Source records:
▬▬▬▬▬▬

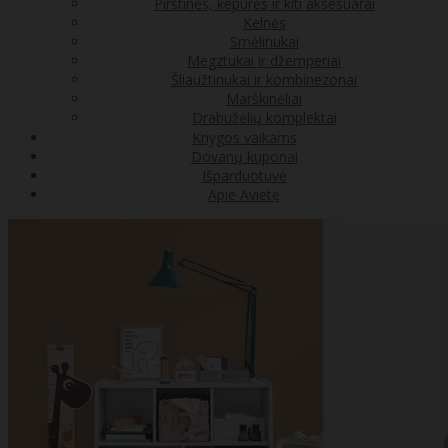
Pirštinės, kepurės ir kiti aksesuarai
Kelnės
Smėlinukai
Megztukai ir džemperiai
Šliaužtinukai ir kombinezonai
Marškinėliai
Drabužėlių komplektai
Knygos vaikams
Dovanų kuponai
Išparduotuvė
Apie Avietę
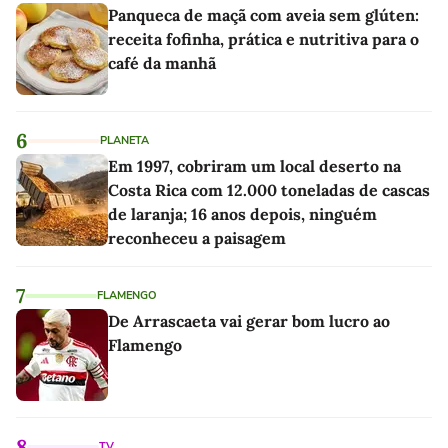
Panqueca de maçã com aveia sem glúten:
receita fofinha, prática e nutritiva para o
café da manhã
6
PLANETA
Em 1997, cobriram um local deserto na
Costa Rica com 12.000 toneladas de cascas
de laranja; 16 anos depois, ninguém
reconheceu a paisagem
7
FLAMENGO
De Arrascaeta vai gerar bom lucro ao
Flamengo
8
TV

▬▬▬▬▬▬

*REQUIREMENT*:
Set out exactly the run of lines that begins at the line holding "De Arrascaeta vai gerar bom lucro ao" and ends at the last line of the data.

*ANSWER TO THE EXERCISE*:
De Arrascaeta vai gerar bom lucro ao
Flamengo
8
TV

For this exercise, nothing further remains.